Bisogna rammentare a tal riguardo che l’Agenzia ha dedicato il mese scorso il suo primo “Rapporto sul Mercato dell’Efficienza Energetica” dove si sottolinea l’importante e decisivo ruolo che spetta al mercato dell’efficienza energetica nella riduzione dei consumi di combustibili fossili.
Ad ostacolare tale passaggio, secondo il Rapporto, è la natura pervasiva dei sussidi ai combustibili fossili, che incentivano gli sprechi ad un costo di 544 miliardi di dollari nel 2012. Anche il passaggio accelerato verso un mercato mondiale del gas potrebbe ridurre le differenze di prezzo tra le regioni. Il mercato e la riforma dei prezzi del gas nella regione Asia-Pacifico e le esportazioni di GNL dal Nord America possono stimolare un allentamento delle attuali rigidità contrattuali sul mercato internazionale del gas e la sua indicizzazione ai prezzi elevati del petrolio.

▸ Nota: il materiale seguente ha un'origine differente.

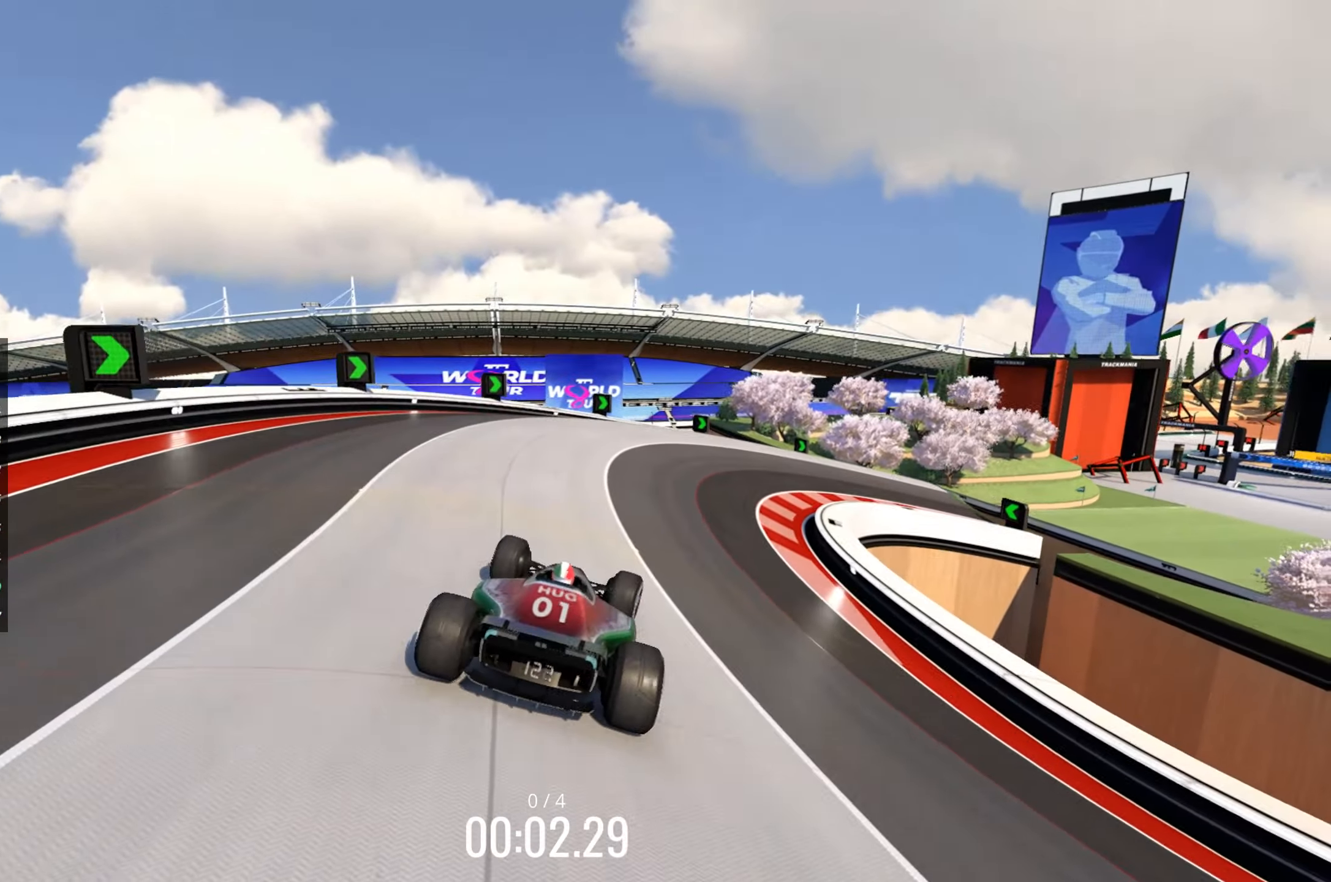
{"keys": ["right", "up"], "events": [[67, "right", "up"], [200, "right", "down"], [250, "right", "up"], [483, "right", "down"]]}
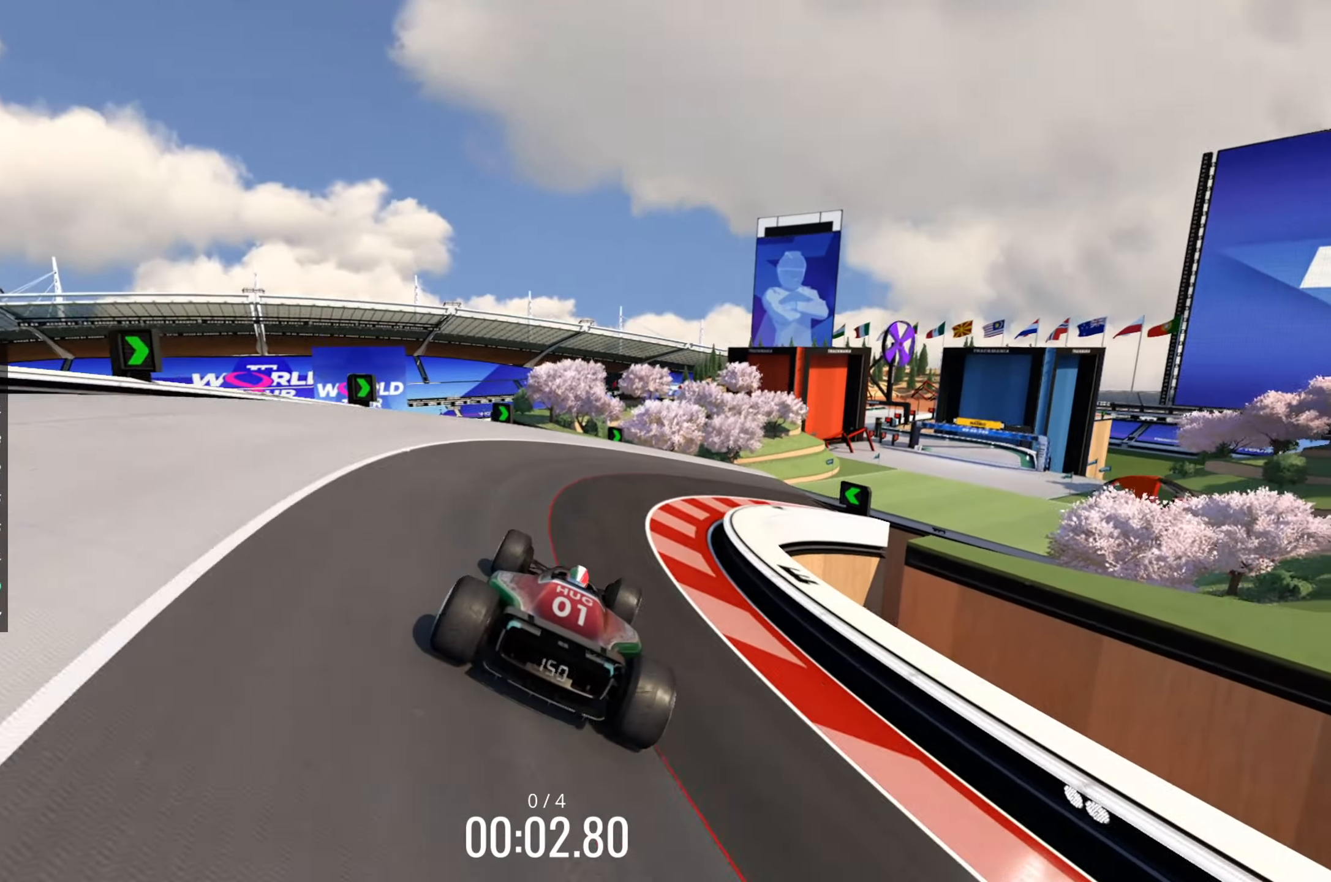
{"keys": ["up"], "events": [[233, "right", "up"], [400, "right", "down"], [483, "right", "up"]]}
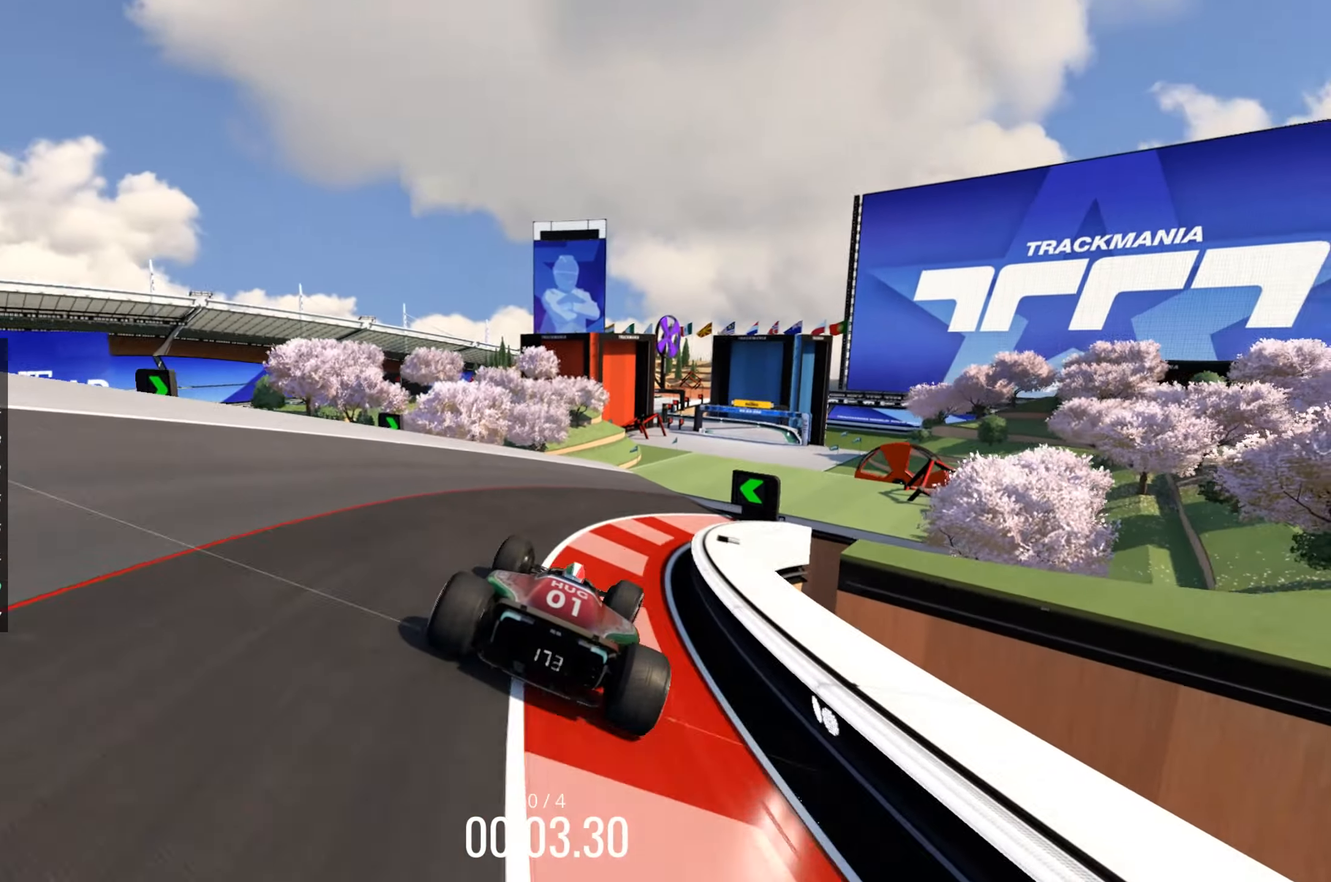
{"keys": ["right", "up"], "events": [[83, "left", "down"], [250, "left", "up"], [283, "right", "down"]]}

Le azioni per ridurre l'impatto dei prezzi elevati dell'energia non debbono far diminuire gli sforzi per affrontare i cambiamenti climatici. Si prevede che le emissioni di anidride carbonica legate all'energia aumenteranno del 20% al 2035, lasciando il mondo sulla strada per un aumento a lungo termine della temperatura media globale  termine aumento della temperatura media di 3,6 ° C, ben oltre l’obiettivo concordato a livello internazionale di mantenerlo entro i + 2 °C. 

Il 28 novembre 2013, Fatih Birol sarà a Roma per presentare il WEO, ospite dell’Eni, il cui Amministratore delegato Paolo Scaroni, intervenendo all’inizio del mese alla “Johns Hopkins University” di Baltimora, ha sostenuto la necessità per l’Europa di aprire all’utilizzo di shale gas domestico, perché “ne abbiamo molto, ma c’è anche un’incredibile quantità di opposizione”.
Pare che al fracking non sia contrario il Ministro dello Sviluppo Economico Flavio Zanonato.
Entrambi, però, dovrebbero spiegare dove è possibile intraprendere la pratica di tale tecnologia senza ricadute negative su un territorio già sensibile ai movimenti sismici e densamente popolato come quello italiano.